Mon ton catégorique ne réclame aucune réponse, mis à part le silence. Je commence à me prendre au jeu ; être Rose, une princesse sûre d'elle, ça me plaît. Dans ma vie d'avant, je ne sais si j'aurais été capable de quérir le silence en m'imposant.
Je lance mon menton dans la direction de Madeleine et attends sa réponse. Je cache mes doigts tremblants derrière mon dos et me redresse. Je ne peux pas paraître faible. Dans ce monde où tous rêve d'admirer ma tête sur une pique, je simule au mieux à quel point je suis forte. Et plus je feins d'être Rose, plus j'oublie Sybille et sa vie parisienne.
— Je n'ai pas pu l'observer comme je le désirais. Elle portait un capuchon.

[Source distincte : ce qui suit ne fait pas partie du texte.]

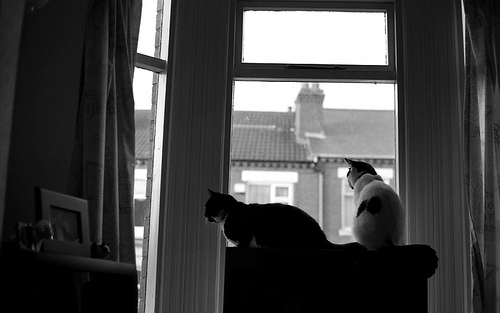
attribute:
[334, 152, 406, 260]
cat — white, laying, black, standing, sitting, spotted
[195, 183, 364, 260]
cat — looking, black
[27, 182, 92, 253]
picture — framed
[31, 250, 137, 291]
shelf — black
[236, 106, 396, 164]
roof — tiled, slanted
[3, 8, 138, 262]
curtain — open, cloth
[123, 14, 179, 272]
window — white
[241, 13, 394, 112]
sky — overcast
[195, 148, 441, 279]
cats — sitting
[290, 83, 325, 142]
chimney — bricks, tall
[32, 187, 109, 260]
frame — wooden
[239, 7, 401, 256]
window — open, large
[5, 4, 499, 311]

Cependant, des mèches brunes y dépassaient. D'après les couleurs qu'elle exhibait, elle était, sans aucun doute, stormaise.

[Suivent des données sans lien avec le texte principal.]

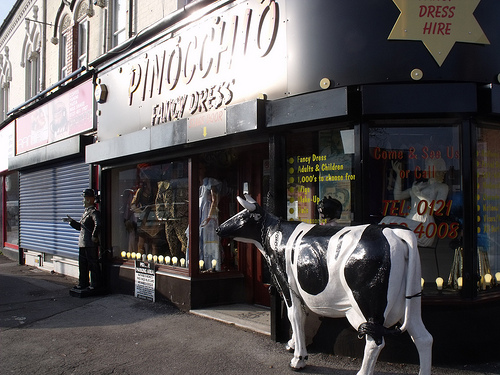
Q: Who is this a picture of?
A: Nobody.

— Vous pourriez la reconnaître si vous la croisiez à nouveau ?
— Sûrement.
— Est-ce qu'un autre détail vous vient à l'esprit ? Quelque chose d'inhabituel, une cicatrice, une parole, un objet ?
Ses yeux se perdent dans le vague, sa main gratte son front. Elle y réfléchit pas plus d'une minute avant que ses traits s'éclairent.
— Il y a bien quelque chose. Mais ce n'est pas courant et je l'ai vite occulté, pensant rêver.
Elle ouvre la bouche plusieurs fois, triture ses doigts. Pourquoi hésite-elle ?
— Sur l'intérieur de son poignée, elle avait un tatouage. La pique d'une lance.
Des exclamations refont surface.
— C'est impossible, crie l'un.
— Hérésie ! clame l'autre.
— Mon frère est mort.
Ce ton froid et sans appel provient de mon dos. Asmodeo pénètre dans la salle et plus un son ne franchit les lèvres du conseil.
— Il est mort, mais beaucoup de ses partisans opèrent dans l'ombre. Ils requièrent ma destitution et une punition pour l'assassinat de l'héritier de la Couronne. La femme, que Madeleine a servie, a sans doute prêter allégeance à mon frère et à sa cause. Je suis le traître qu'il faut tuer. Et tout le continent sait qu'en tuant Rose, je meurs aussi.
Une pierre, deux coups. J'aurais apprécié ne pas être un de ces quilles dans ce jeu de bowling.
Il ose un coup d'œil dans ma direction, puis revient à Madeleine.
— Madeleine est un outil. On s'est servi d'elle.
Ils s'observent. Le plus curieux ? Les traits du prince sont détendus, ses lèvres frémissent en une demi-lune discrète et ses prunelles pétillent. Quoi que partage ces deux-là, je le pressens : ils se connaissent.
Je ferme les poings et plante mes ongles dans ma paume. Il drague vraiment une autre femme à la vue de tous ? Sa charmante posture n'échappe à personne, même le Conseil ricane en me toisant.
Sybille, sois gentille.
Mon mantra ? Penser avec bienveillance, agir pour le bien de la communauté et exprimer des mots doux. Je me le répète en boucle. Pourtant, la seule pensée qui grésille en moi est la suivante : je veux le tuer.
Ils ne se quittent pas du regard, ç'en est trop pour moi.
— Tout est réglé ? Très bien ! Je prends donc congé, j'ai des choses à faire.
Je serais prête à retirer la merde des écuries si ça pouvait m'éviter le spectacle des deux tourtereaux.
Sans attendre leur réponse, je pars à la recherche d'un endroit où me réfugier.